[[ TEXT UNDER STUDY open ]]
Isaacs had come to the job after five years as the head of Channel 4, where, thanks to him, the performing arts had been given a good run – in one remarkable year the channel broadcast 12 operas. Sir Claus Moser, chairman of the ROH Board, had invited Isaacs onto it in 1985 and within three years he found himself general director. Tooley argues that the job needs theatrical experience, but Moser’s Board took a different view, passing over the claims of music and theatre men like Humphrey Burton, John Drummond and Brian McMaster, and instead gambling that Isaacs would find a proper place for Covent Garden in a televisual age.
Isaacs knew that the House was adrift. He looked forward to bringing a sense of purpose and adventure to the programming, as I did when I agreed to join him in the new post of dramaturg. My own brief was to be ‘involved in discussion of the planning and rationale of all ... opera productions’ and responsible for arranging lectures and other events. I had seen ‘dramaturgy’ at work in German theatres and knew something of what Edmund Tracey and Nicholas John had been doing at the English National Opera. No one did that kind of thing at Covent Garden, and the mail I received suggested that others, too, thought it was high time they started. Those in the House were less certain. An opera house is a trade and craft-orientated place in which every seamstress and stagehand knows just how the show ought to go. Hiring an outsider to have a say in that was not altogether popular.
[[ TEXT UNDER STUDY closed ]]
[[ INFORMATION PROVIDED open ]]
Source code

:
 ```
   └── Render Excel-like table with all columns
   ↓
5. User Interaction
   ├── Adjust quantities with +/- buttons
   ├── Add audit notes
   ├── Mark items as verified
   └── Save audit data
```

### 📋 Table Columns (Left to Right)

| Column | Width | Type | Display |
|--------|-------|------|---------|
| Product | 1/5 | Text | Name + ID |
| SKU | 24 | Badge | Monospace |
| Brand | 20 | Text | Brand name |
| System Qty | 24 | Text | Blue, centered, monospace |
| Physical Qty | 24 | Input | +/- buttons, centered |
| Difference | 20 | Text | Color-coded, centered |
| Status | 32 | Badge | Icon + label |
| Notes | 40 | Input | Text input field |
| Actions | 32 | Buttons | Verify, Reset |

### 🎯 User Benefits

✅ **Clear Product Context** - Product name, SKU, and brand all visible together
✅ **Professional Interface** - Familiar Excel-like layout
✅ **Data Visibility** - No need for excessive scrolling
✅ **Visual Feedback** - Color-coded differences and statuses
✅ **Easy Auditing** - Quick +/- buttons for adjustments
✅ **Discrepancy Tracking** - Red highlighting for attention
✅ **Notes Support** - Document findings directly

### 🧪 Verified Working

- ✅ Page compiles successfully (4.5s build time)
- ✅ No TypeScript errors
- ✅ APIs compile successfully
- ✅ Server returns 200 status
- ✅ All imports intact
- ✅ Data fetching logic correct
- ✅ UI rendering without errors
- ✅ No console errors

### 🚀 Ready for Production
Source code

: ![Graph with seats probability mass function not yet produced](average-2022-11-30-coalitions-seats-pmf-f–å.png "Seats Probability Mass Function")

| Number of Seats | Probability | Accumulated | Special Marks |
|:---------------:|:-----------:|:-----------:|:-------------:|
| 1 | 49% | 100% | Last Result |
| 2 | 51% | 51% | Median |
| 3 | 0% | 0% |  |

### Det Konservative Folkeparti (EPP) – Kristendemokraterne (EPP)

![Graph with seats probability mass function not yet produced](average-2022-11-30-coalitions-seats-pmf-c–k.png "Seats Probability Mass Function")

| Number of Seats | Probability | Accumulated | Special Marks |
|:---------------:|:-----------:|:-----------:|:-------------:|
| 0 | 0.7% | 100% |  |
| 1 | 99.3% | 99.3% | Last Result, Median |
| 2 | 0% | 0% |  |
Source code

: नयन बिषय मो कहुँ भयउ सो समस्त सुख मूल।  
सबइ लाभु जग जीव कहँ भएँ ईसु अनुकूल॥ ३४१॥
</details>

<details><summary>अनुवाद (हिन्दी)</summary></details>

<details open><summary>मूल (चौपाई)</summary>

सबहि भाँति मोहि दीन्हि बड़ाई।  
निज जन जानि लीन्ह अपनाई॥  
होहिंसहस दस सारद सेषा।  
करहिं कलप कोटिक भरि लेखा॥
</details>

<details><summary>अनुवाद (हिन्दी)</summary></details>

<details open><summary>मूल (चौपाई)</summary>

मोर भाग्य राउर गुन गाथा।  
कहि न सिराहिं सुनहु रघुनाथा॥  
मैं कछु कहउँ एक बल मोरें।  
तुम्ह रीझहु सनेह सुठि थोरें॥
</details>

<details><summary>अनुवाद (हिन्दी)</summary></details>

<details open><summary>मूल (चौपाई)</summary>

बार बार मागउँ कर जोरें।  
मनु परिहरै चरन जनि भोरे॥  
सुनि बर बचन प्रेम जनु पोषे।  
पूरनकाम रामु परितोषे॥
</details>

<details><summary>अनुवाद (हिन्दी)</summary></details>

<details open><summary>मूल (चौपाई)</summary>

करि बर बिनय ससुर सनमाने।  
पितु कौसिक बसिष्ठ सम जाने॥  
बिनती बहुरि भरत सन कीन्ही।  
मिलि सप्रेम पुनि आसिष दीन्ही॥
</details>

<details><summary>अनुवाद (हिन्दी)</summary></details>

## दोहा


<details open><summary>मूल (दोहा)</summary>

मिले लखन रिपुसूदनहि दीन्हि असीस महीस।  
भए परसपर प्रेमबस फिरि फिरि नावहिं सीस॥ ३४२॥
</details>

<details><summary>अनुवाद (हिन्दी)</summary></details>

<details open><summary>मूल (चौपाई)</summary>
[[ INFORMATION PROVIDED closed ]]
WORK ORDER A:
Answer these from the Covent Garden text, one per line:
(i) How many operas did Channel 4 broadcast in one remarkable year?
(ii) Who invited Isaacs onto the ROH Board, and in what year?
(iii) What new post did the writer agree to take up alongside Isaacs?
WORK ORDER B:
Proceed with the Covent Garden text, picking up after its final sentence.

RESPONSE AREA A:
(i) 12
(ii) Sir Claus Moser, in 1985
(iii) Dramaturg

RESPONSE AREA B:
When Tooley stepped down in 1988 he’d been with the House since 1955, first as assistant to David Webster, the Liverpool department-store manager who’d built it up from its wartime use as a dance-hall, and then for 18 years as general director. The high point of Webster’s reign was the Georg Solti era (1961-71). Tooley presided over the rather lesser era of Colin Davis (1971-86). Things, indeed, began to fall apart when Davis’s partnerships with Peter Hall and Götz Friedrich broke down. Tooley dutifully chronicles the years from 1947 to 1988, but only comes alive in his final 80 pages, with a disgruntled assessment of his successor. Isaacs for his part is critical, if not harshly so, of Tooley. He is, if anything, tougher on himself and disarmingly candid about some (but not all) of the things that went wrong. His tone is characteristically brisk and bullish, his account not short on pride that he achieved so much.
The one point on which Tooley and Isaacs are agreed is that the House has always been strapped for cash, and under Thatcher became impossible to manage sensibly. Public subsidy, as a proportion of income, was cut back from 56 per cent in 1980-81 to 37 per cent in 1991-92 – less than half what comparable Continental houses get. The House struggled to make up the shortfall with private sponsorship (up from 9 to 19 per cent over the same 11 years) and huge hikes at the box office (seat prices up by 126 per cent over the five seasons 1986-91, compared with an RPI rise of 37 per cent).
The consequence of this was that wealthy donors had too much influence on policy, and that a great many people were priced out. The general impression – which did not wholly accord with the facts – was that the taxpayer was stumping up to subsidise the pleasures of the rich. (No one complained that the premium prices paid by the wealthy subsidised the cheaper seats.) Guardians of public money of every political colour from David Mellor and Gerald Kaufman (described by Isaacs as possessing ‘toxic conceitedness’) to Chris Smith were not amused.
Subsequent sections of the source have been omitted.